→ DATA PROVIDED:
•••

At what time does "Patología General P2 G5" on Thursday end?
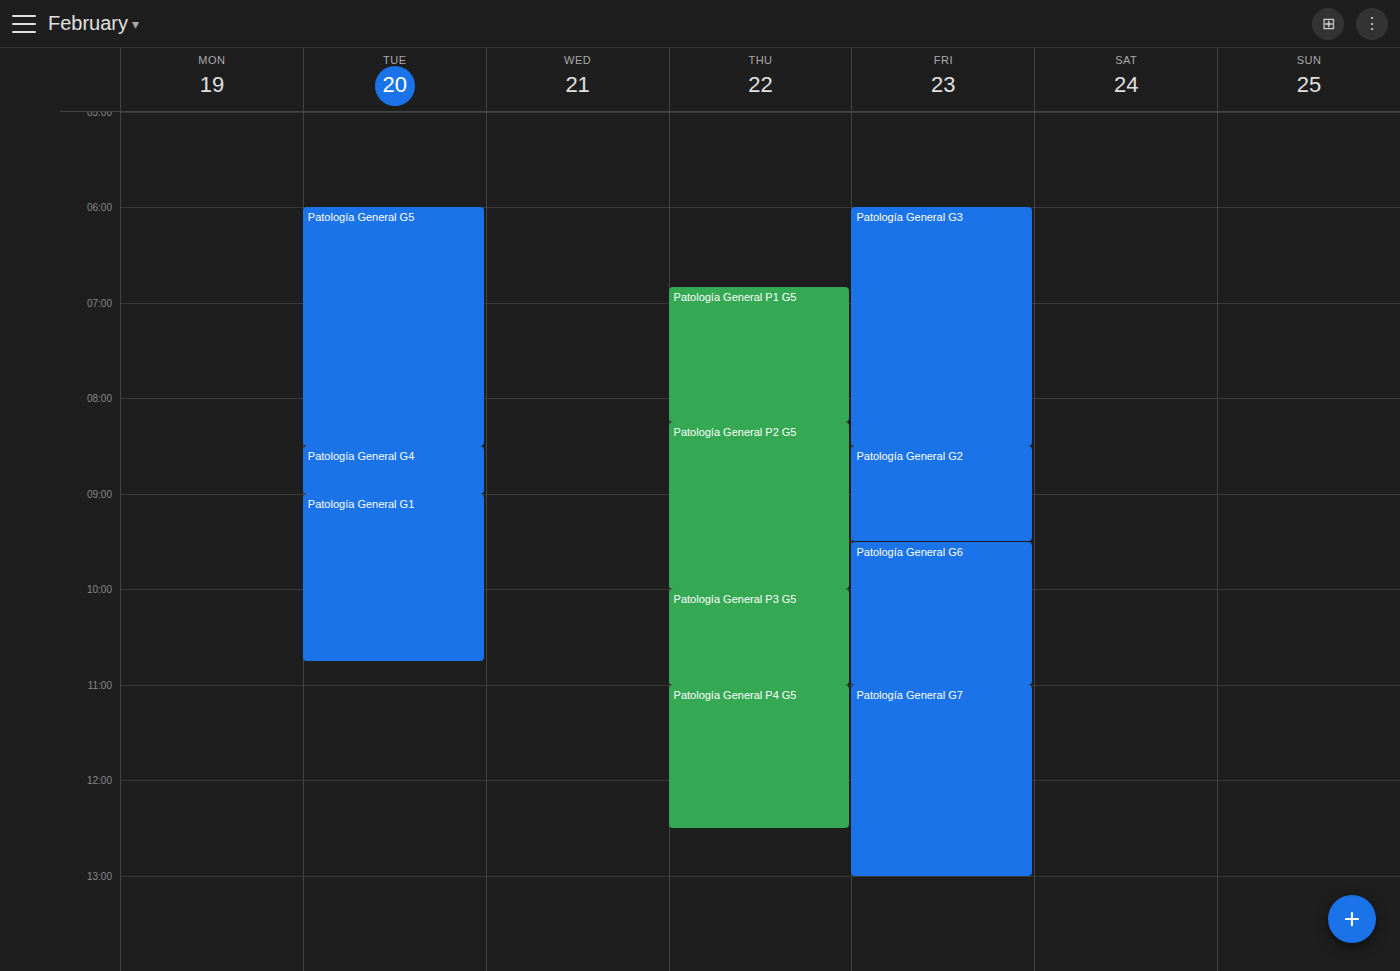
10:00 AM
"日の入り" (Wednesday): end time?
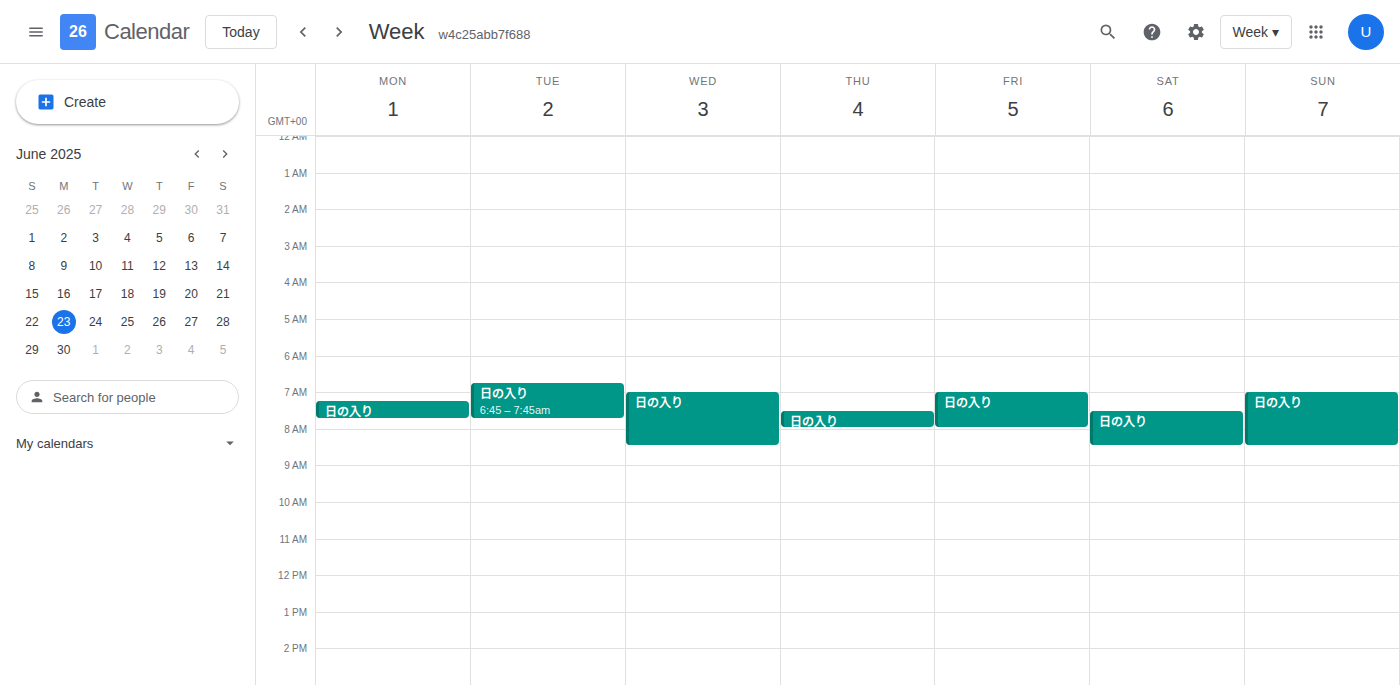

•••

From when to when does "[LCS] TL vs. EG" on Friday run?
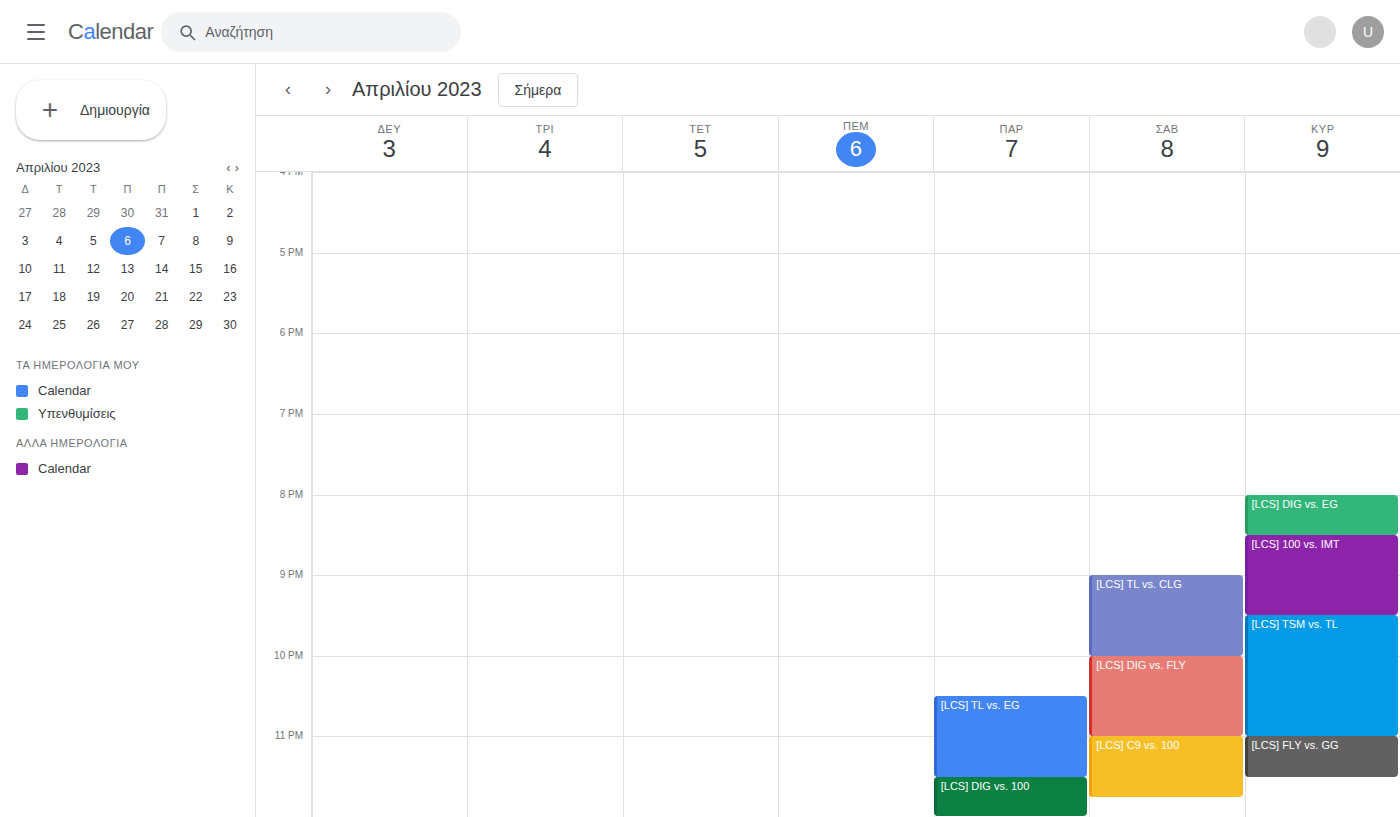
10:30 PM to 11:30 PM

•••

→ YOUR TASK: Switch "Thursday" to "Tuesday" in the lines from the one containing "At what time" through the one containing "(Wednesday): end time?", inclusive, and write out only those lines with nothing else changed. Leave the pictures out.

→ SOLUTION BELOW:
At what time does "Patología General P2 G5" on Tuesday end?
10:00 AM
"日の入り" (Wednesday): end time?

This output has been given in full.